Thirst: Seventy-five percent of adults are chronically dehydrated, and thirst is often mistaken for hunger. You may actually just need a glass of water.
Habit: Just like your dog knows he’s going to get his treat every afternoon, your body gets used to regular snacks and meals. You can train your body not to need regular snacks. (I could also train my dog not to appear by my desk every day at 3 p.m. like clockwork and stare at me until I get up to give him his treat.)
Weight loss and control is just as much about habit, behavior, and psychology as it is about exactly how many calories you’re eating and burning every day. That’s why I love the subject so much.
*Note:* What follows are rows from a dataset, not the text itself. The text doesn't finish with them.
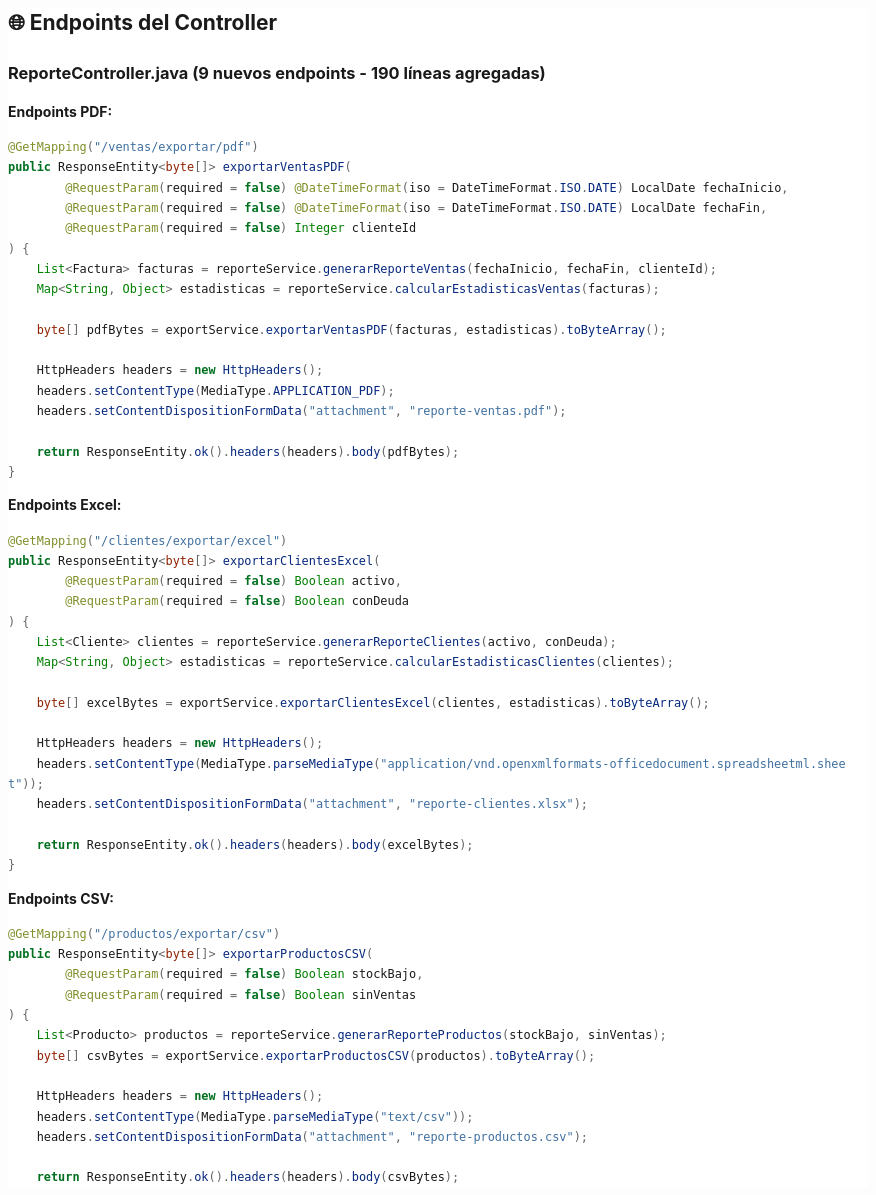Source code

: 
## 🌐 Endpoints del Controller

### **ReporteController.java** (9 nuevos endpoints - 190 líneas agregadas)

**Endpoints PDF:**
```java
@GetMapping("/ventas/exportar/pdf")
public ResponseEntity<byte[]> exportarVentasPDF(
        @RequestParam(required = false) @DateTimeFormat(iso = DateTimeFormat.ISO.DATE) LocalDate fechaInicio,
        @RequestParam(required = false) @DateTimeFormat(iso = DateTimeFormat.ISO.DATE) LocalDate fechaFin,
        @RequestParam(required = false) Integer clienteId
) {
    List<Factura> facturas = reporteService.generarReporteVentas(fechaInicio, fechaFin, clienteId);
    Map<String, Object> estadisticas = reporteService.calcularEstadisticasVentas(facturas);
    
    byte[] pdfBytes = exportService.exportarVentasPDF(facturas, estadisticas).toByteArray();
    
    HttpHeaders headers = new HttpHeaders();
    headers.setContentType(MediaType.APPLICATION_PDF);
    headers.setContentDispositionFormData("attachment", "reporte-ventas.pdf");
    
    return ResponseEntity.ok().headers(headers).body(pdfBytes);
}
```

**Endpoints Excel:**
```java
@GetMapping("/clientes/exportar/excel")
public ResponseEntity<byte[]> exportarClientesExcel(
        @RequestParam(required = false) Boolean activo,
        @RequestParam(required = false) Boolean conDeuda
) {
    List<Cliente> clientes = reporteService.generarReporteClientes(activo, conDeuda);
    Map<String, Object> estadisticas = reporteService.calcularEstadisticasClientes(clientes);
    
    byte[] excelBytes = exportService.exportarClientesExcel(clientes, estadisticas).toByteArray();
    
    HttpHeaders headers = new HttpHeaders();
    headers.setContentType(MediaType.parseMediaType("application/vnd.openxmlformats-officedocument.spreadsheetml.sheet"));
    headers.setContentDispositionFormData("attachment", "reporte-clientes.xlsx");
    
    return ResponseEntity.ok().headers(headers).body(excelBytes);
}
```

**Endpoints CSV:**
```java
@GetMapping("/productos/exportar/csv")
public ResponseEntity<byte[]> exportarProductosCSV(
        @RequestParam(required = false) Boolean stockBajo,
        @RequestParam(required = false) Boolean sinVentas
) {
    List<Producto> productos = reporteService.generarReporteProductos(stockBajo, sinVentas);
    byte[] csvBytes = exportService.exportarProductosCSV(productos).toByteArray();
    
    HttpHeaders headers = new HttpHeaders();
    headers.setContentType(MediaType.parseMediaType("text/csv"));
    headers.setContentDispositionFormData("attachment", "reporte-productos.csv");
    
    return ResponseEntity.ok().headers(headers).body(csvBytes);
```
I recommend keeping a food journal and recording some observations every time you feel the urge to snack. Some things to take note of:
What emotions are you feeling? Are you feeling bored, sad, angry, or stressed?
How much sleep did you get last night? Get a fitness watch to help you assess your sleep duration and quality.
What did you eat at your last meal? Did you eat a mix of protein, healthy fats, and complex carbs?
Are you hydrated enough? Women need about 11.5 cups of liquids a day, and men need about 15.5. If you’re active I recommend even more. If you have trouble keeping track, record it in an app or buy a smart water bottle. I use this one.
Is it just habit? Does it feel a little compulsive? Has your body just come to expect it?
Taking note of the above factors when you get a snack attack can often show you that it’s not really a snack you need. Here are a few other things you can do besides grab a snack:
- Drink a glass or two of water.
- Take a quick walk outside or just around your home or office.
- Do a chore. Fold the laundry or unload the dishwasher. Not the most fun option, but it will distract you.
- Call a friend if you’re feeling sad. Or, write in your journal.
- Do some deep breathing. It’s a powerful practice. Try a few rounds of 4-7-8 breathing. Sit or stand up tall. Inhale for a slow count of four, hold at the top for 7 seconds, then slowly exhale for a count of eight.
This probably isn’t exactly what you thought you’d find when you were looking for healthy snack ideas online. But instead of just snacking, it’s important to consider why you’re snacking. This is especially true if you struggle to maintain a healthy weight. (Note: “healthy” is different for everyone)
I have mixed feelings about snacking. Personally I don’t snack much. I usually don’t feel hungry between meals, unless my last meal wasn’t nutritionally balanced. Of course, if I missed a meal (that rarely happens – I love meals) and I’m planning to work out, then I’m definitely going to have a small snack to give me some fuel. That’s snacking with a purpose.
Snacks should serve a purpose. If they don’t, they’re usually not necessary. That’s not to say that you can’t snack every once in a while just to enjoy yourself. After all, you only live once. Just stay mindful.